Image courtesy of: ESPNcricinfo
Former Australia captain Ricky Ponting believes that India skipper Virat Kohli is the best batsman in the world as of now.
Kohli has been in sublime form as of late, especially in his side’s last two Test series against New Zealand and England.
In the three-Test series against the Black Caps, Kohli amassed 309 runs at an average of 51.50.
He followed that up with 655 runs at an average of 109.16 in the five-Test series against England.
However, the 28-year-old has also excelled in the limited overs format as in the ODI series against New Zealand and England, he averaged 119.33 and 61.66 respectively.
“Is he the best batsman in the world? Yeah, he probably is,” Ponting told Gulf News in Abu Dhabi. “I thought he was six or seven months ago and he’s probably taken it to another level since then.”
As a result of his incredible performances with the bat, Kohli sits in second place on the Test batsmen rankings, third place on the ODI batsmen rankings and at the summit of the Twenty20 International batsmen rankings.
Kohli will be looking to maintain his red-hot form when Australia visit India for a four-Test series later this month.
Speaking about the series, Ponting admitted that the Baggy Greens will be in for a tough time, especially as he feels that Kohli will “continue to improve, especially now that he’s the captain as well and his team’s winning”.
“Is it too premature to call him the best ever? You can probably say that right now as far as his one-day cricket is concerned,” Ponting added. “His one-day record is outstanding and probably better than anybody that’s ever played the game given how many hundreds (27) he’s made but let’s give him a few years yet in the Test series side of things.
“It’s too early yet to be taking about him being one of the greats. I think the great players we always talk about – the Tendulkars, the Laras, the Kallises – those guys played 120, 130-200 Test matches. Virat’s not even halfway along that path.”
Simply put, Ponting made it clear that Australia will have to restrict Kohli’s flow of runs if they are to have any chance of leaving India victorious.

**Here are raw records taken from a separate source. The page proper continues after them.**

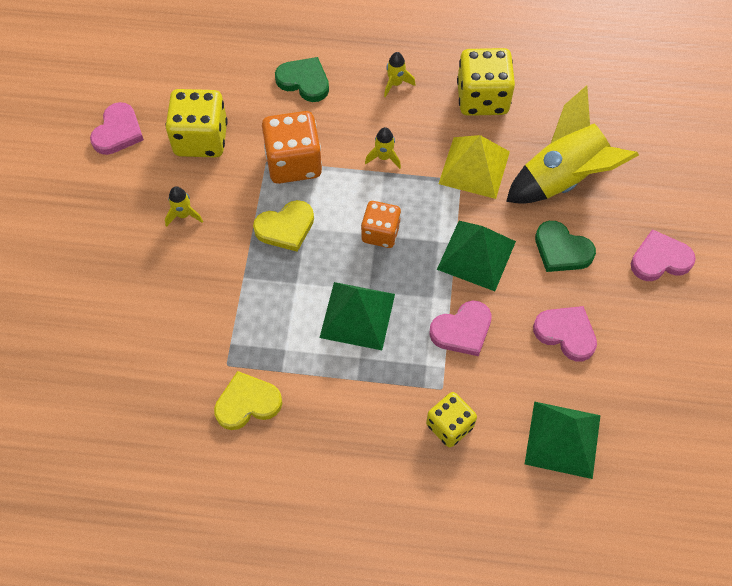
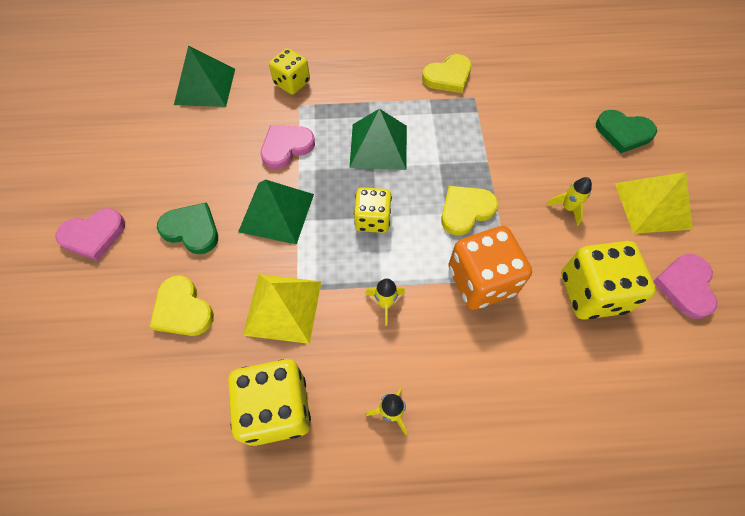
camera: 170 degrees right, 0 degrees up
green heart [275,57,329,102] -> green heart moved to [596,110,657,153]
orange dice [361,201,401,248] -> yellow dice [354,187,392,233]
yellow rocket [506,85,639,204] -> yellow heart [150,275,214,336]
pink heart [533,306,597,361] -> none
none -> yellow pyramid [615,172,693,234]

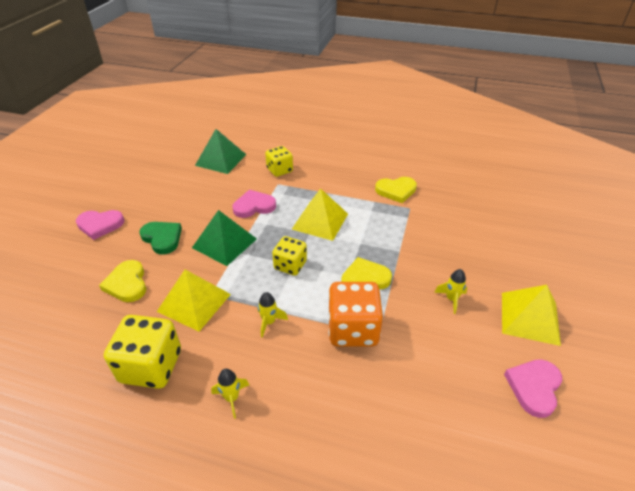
camera: 20 degrees right, 20 degrees down
green pyramid [349,109,407,170] -> yellow pyramid [292,188,348,241]
yellow dice [561,241,656,320] -> none
green heart [596,110,657,153] -> none

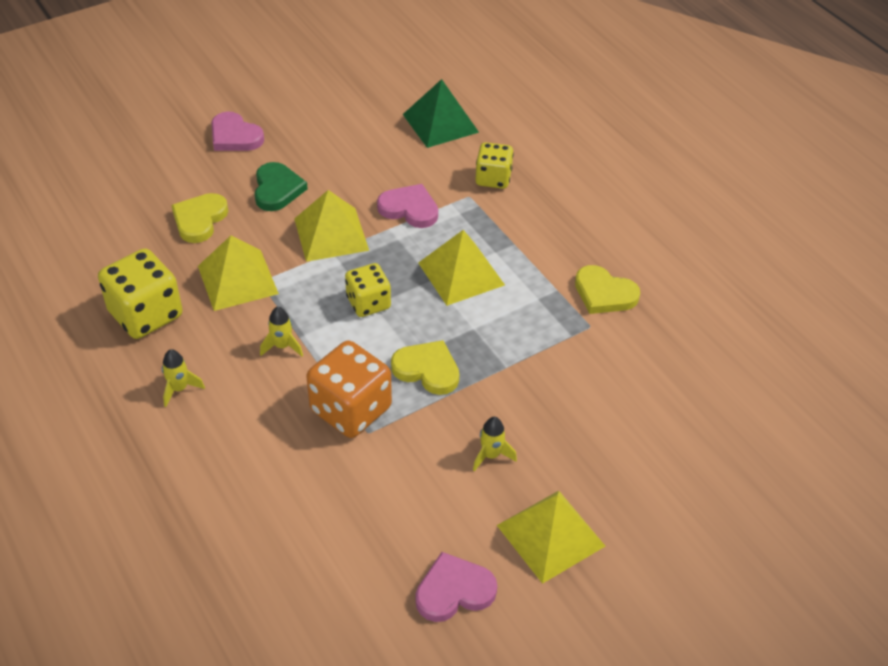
camera: 40 degrees right, 5 degrees up
green pyramid [192,210,257,266] -> yellow pyramid [294,190,369,262]

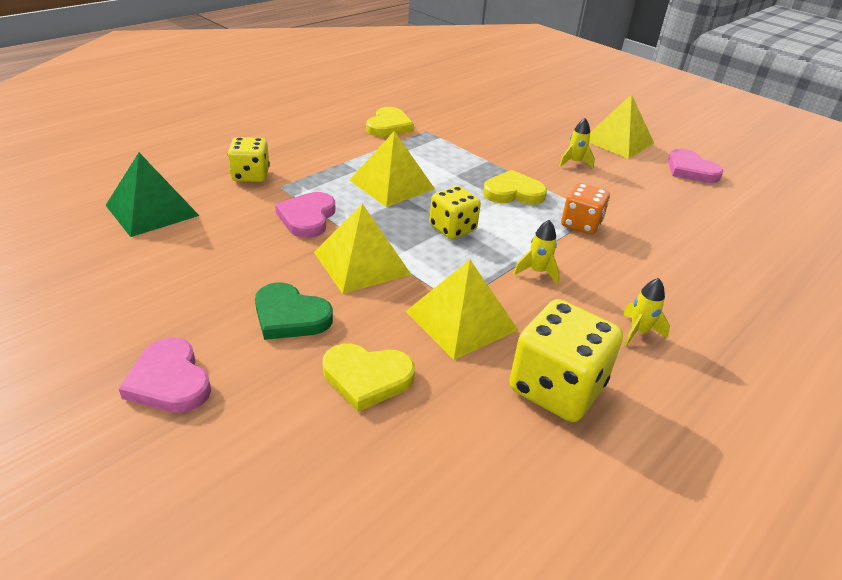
camera: 105 degrees left, 10 degrees down
pink heart [211,111,264,151] -> pink heart turned 120 degrees clockwise [119,338,211,413]
green heart [254,162,308,211] -> green heart turned 135 degrees counterclockwise [255,282,333,340]
orange dice [306,340,392,438] -> orange dice [561,183,610,235], size x0.63
yellow heart [391,340,459,395] -> yellow heart turned 75 degrees clockwise [483,170,547,205]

“The one thing about Virat Kohli is whenever there’s any confrontation, he does get a little bit outside of his comfort zone,” he said. “You can see that he gets ultra-aggressive, which may be a good thing for him or maybe good for the opposition.
“We will wait and see what happens. I think he’s a similar sort of character to me as well. He wears his heart on his sleeve. He’s pretty animated. He’s a very aggressive player.
“One thing I learnt about playing in India is the momentum that the home team can create, you have to try and stop that.
“Someone like Virat, you have to take his boundary-scoring areas away and make him score his runs in different areas or make him bat for a longer time to make his runs.”